4. Service Requirement. Except as otherwise provided in accordance with Section 3(b) of this Agreement, if you cease to be a director of the Company or any of its Affiliates prior to the vesting date(s) specified on the cover page of this Agreement, you will forfeit all unvested Units.

 

 

* To the extent any capitalized term used in this Agreement is not defined, it has the meaning assigned to it in the Plan as the Plan currently exists or as it is amended in the future.

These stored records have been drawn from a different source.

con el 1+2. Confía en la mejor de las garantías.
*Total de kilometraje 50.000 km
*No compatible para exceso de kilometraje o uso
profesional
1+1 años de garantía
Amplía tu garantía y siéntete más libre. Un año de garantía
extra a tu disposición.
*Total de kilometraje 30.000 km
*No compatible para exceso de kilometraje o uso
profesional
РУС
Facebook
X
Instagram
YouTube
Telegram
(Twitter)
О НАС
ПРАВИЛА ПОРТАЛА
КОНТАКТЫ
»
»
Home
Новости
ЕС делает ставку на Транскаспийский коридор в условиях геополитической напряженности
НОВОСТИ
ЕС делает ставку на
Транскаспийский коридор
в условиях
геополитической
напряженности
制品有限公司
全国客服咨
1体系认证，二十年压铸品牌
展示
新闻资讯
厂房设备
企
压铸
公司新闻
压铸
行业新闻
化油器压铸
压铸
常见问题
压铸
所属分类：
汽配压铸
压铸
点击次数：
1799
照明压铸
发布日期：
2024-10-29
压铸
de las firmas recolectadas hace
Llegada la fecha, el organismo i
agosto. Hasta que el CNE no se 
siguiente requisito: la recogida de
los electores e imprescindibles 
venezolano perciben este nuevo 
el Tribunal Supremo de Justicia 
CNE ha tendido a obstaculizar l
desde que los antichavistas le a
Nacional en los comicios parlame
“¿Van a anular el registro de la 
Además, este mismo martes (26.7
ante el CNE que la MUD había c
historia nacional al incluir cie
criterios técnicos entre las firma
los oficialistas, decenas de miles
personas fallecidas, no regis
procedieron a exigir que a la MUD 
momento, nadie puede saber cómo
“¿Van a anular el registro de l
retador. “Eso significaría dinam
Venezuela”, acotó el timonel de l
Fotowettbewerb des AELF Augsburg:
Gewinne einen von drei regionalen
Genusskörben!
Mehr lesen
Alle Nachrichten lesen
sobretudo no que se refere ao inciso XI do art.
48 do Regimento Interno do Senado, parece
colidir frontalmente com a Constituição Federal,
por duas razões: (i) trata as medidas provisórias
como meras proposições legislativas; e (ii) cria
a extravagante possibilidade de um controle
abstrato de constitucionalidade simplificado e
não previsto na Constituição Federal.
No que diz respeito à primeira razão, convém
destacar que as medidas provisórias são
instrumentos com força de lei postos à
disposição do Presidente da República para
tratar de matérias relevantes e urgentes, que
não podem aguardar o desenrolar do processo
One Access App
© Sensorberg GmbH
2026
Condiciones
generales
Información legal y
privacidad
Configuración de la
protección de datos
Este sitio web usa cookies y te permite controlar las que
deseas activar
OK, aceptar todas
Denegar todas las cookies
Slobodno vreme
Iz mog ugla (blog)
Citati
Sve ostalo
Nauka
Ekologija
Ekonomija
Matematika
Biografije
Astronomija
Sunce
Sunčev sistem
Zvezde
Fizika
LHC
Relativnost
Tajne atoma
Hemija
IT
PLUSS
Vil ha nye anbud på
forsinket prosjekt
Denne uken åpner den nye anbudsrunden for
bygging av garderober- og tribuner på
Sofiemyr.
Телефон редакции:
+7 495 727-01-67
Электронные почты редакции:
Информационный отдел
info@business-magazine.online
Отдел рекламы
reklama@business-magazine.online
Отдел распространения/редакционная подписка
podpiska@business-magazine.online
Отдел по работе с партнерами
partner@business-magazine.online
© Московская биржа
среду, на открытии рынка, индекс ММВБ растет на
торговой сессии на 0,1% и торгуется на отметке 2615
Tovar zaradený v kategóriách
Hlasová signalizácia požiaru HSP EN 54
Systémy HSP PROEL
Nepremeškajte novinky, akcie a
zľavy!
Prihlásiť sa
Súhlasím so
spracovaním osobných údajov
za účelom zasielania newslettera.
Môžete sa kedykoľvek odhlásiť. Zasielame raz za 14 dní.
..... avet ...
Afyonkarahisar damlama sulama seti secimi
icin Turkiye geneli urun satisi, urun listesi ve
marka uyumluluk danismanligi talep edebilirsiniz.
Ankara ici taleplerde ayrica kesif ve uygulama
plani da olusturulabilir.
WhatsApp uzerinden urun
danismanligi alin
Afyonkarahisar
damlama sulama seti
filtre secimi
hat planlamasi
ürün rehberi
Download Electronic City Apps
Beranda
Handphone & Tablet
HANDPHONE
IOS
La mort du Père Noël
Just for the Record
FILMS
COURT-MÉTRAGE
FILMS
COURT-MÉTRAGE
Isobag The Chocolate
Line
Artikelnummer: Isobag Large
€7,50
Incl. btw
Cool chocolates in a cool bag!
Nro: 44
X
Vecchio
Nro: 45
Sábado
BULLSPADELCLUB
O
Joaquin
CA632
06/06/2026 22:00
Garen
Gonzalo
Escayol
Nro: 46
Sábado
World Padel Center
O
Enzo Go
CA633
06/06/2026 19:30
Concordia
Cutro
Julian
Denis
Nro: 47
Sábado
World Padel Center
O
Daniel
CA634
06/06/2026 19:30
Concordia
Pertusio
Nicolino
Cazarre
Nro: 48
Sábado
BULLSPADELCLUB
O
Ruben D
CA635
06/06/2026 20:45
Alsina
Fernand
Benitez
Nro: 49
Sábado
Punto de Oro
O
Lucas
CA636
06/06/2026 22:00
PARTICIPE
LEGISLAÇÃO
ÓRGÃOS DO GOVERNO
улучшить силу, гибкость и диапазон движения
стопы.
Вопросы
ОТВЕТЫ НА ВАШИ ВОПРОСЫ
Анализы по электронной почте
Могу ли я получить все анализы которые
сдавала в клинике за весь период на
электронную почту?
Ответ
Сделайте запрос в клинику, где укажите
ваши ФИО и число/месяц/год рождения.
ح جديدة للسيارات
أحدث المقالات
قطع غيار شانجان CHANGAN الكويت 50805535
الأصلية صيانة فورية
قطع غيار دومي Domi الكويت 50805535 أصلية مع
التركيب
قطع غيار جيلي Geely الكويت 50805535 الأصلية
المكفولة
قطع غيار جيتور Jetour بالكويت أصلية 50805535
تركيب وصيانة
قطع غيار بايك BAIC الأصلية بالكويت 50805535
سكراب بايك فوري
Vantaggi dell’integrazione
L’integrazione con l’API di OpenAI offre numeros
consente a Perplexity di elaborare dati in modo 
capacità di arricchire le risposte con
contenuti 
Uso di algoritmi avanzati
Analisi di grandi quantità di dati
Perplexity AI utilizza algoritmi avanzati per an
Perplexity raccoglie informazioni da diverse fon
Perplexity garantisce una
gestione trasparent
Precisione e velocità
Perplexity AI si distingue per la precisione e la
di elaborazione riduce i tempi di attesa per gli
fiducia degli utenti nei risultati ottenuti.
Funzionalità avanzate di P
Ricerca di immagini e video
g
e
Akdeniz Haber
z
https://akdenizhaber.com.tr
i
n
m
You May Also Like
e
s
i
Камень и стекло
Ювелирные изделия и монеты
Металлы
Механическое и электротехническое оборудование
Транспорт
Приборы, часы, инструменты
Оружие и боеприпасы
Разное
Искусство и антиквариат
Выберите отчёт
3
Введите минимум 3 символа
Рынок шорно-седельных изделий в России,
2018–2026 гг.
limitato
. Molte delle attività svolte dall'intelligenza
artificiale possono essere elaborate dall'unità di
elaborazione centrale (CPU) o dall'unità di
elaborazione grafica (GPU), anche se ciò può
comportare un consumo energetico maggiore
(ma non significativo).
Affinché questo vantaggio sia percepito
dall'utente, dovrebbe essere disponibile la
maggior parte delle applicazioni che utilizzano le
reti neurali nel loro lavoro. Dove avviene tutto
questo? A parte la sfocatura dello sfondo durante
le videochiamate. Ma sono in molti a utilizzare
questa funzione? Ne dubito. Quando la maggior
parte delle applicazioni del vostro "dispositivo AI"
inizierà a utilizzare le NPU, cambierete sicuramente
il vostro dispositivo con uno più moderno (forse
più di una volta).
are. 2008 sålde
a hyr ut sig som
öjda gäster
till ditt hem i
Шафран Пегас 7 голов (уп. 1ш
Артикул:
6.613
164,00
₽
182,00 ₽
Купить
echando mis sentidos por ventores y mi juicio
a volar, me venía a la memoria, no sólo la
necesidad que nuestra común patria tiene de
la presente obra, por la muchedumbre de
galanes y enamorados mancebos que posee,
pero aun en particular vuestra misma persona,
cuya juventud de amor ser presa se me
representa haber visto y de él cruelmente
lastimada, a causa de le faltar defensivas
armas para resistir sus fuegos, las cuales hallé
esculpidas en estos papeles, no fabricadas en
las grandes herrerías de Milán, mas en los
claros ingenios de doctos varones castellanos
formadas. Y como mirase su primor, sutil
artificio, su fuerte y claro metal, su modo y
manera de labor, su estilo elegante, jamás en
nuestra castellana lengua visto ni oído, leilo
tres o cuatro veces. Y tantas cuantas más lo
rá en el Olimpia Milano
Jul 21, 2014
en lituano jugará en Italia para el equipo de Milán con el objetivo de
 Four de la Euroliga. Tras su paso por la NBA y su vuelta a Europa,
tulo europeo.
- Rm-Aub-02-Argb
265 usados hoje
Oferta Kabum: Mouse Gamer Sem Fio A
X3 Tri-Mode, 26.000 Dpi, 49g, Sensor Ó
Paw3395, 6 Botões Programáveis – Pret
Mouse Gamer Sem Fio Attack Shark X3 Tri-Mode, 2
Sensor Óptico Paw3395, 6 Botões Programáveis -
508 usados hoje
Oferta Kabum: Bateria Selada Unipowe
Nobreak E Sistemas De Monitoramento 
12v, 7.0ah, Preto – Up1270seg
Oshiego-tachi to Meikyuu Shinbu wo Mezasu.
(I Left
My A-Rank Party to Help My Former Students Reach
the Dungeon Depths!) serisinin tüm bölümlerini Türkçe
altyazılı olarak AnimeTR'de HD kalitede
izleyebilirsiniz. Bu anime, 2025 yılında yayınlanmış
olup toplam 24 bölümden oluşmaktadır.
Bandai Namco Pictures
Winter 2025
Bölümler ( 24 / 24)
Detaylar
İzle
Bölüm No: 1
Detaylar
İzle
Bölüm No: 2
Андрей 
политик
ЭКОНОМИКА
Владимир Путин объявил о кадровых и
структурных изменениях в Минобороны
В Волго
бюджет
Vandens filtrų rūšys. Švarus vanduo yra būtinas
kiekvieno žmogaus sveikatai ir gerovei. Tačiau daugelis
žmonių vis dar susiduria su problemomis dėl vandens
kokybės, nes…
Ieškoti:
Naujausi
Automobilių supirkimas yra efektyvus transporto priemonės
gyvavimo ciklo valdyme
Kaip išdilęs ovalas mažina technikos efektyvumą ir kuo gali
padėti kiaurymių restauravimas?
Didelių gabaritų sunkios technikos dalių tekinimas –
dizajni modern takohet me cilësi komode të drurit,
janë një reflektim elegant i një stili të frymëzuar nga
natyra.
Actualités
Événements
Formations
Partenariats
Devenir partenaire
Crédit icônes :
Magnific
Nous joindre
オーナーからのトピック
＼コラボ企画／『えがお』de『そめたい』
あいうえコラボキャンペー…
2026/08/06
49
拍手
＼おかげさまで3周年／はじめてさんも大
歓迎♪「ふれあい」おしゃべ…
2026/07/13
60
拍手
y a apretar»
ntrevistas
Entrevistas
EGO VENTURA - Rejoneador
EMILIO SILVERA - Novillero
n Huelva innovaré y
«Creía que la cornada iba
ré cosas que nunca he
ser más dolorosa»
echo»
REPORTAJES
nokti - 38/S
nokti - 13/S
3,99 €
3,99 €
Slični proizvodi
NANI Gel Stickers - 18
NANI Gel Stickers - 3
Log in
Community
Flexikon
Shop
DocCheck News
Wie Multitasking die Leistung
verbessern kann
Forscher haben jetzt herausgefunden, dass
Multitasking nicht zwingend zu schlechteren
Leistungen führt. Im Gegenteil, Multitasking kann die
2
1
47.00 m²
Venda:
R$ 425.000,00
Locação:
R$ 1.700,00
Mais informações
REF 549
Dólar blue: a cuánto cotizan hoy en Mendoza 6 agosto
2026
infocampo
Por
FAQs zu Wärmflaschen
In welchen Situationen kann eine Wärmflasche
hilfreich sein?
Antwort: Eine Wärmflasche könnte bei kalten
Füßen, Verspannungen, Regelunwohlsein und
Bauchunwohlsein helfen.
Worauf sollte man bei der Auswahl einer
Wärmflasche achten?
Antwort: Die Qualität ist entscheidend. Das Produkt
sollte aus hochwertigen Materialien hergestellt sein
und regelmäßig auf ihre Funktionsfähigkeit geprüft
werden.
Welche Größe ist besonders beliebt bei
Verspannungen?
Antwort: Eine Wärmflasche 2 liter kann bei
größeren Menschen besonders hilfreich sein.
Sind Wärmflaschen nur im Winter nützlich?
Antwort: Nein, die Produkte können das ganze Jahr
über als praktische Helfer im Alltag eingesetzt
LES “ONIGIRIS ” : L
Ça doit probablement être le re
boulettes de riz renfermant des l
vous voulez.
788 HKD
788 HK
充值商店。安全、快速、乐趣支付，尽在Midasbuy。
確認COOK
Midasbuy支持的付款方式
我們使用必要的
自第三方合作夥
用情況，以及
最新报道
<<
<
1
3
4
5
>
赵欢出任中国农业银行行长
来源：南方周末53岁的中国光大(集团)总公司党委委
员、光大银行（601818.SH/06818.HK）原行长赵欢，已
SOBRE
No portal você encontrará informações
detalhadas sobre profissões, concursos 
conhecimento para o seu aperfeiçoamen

5. Settlement of Units. After any Units vest pursuant to Section 3 of this Agreement, the Company shall, as soon as practicable (but in any event within the period specified in Treas. Reg. § 1.409A-1(b)(4) to qualify for a short-term deferral exception to Section 409A of the Code), cause to be issued and delivered to you, or to your designated beneficiary or estate in the event of your death, one Share in payment and settlement of each vested Unit. Delivery of the Shares shall be effected by the electronic delivery of the Shares to a brokerage account designated by you and acceptable to the Company, or by another method provided by the Company, and shall be subject to compliance with all applicable legal requirements, including compliance with the requirements of applicable federal and state securities laws, and shall be in complete satisfaction and settlement of such vested Units.

 

6. Withholding Taxes. You are responsible for paying any withholding taxes that may be due as a result of the issuance of Shares pursuant to the settlement of the Units. The Company will not withhold any taxes on your behalf

 

7. No Shareholder Rights. The Units subject to this Award do not entitle you to any rights of a shareholder of the Company’s common stock. You will not have any of the rights of a shareholder of the Company in connection with the grant of Units subject to this Agreement unless and until Shares are issued to you upon settlement of the Units as provided in Section 5 of this Agreement.

 

8. Governing Plan Document. This Agreement and the Award are subject to all the provisions of the Plan, and to all interpretations, rules and regulations which may, from time to time, be adopted and promulgated by the Committee pursuant to the Plan. If there is any conflict between the provisions of this Agreement and the Plan, the provisions of the Plan will govern.

 

9. Choice of Law. This Agreement will be interpreted and enforced under the laws of the state of Minnesota (without regard to its conflicts or choice of law principles).

 

10. Binding Effect. This Agreement will be binding in all respects on your heirs, representatives, successors and assigns, and on the successors and assigns of the Company.

 

11. Discontinuance of Service. This Agreement does not give you a right to continued Service with the Company or any Affiliate, and the Company or any such Affiliate may terminate your Service at any time and otherwise deal with you without regard to the effect it may have upon you under this Agreement.

 

12. Section 409A of the Code. The award of Units as provided in this Agreement and any issuance of Shares or payment pursuant to this Agreement are intended to be exempt from Section 409A of the Code under the short-term deferral exception specified in Treas. Reg. § 1.409A-l(b)(4).

By accepting this Award in the manner prescribed by the Company, you agree to all the terms and conditions described in this Agreement and in the Plan document.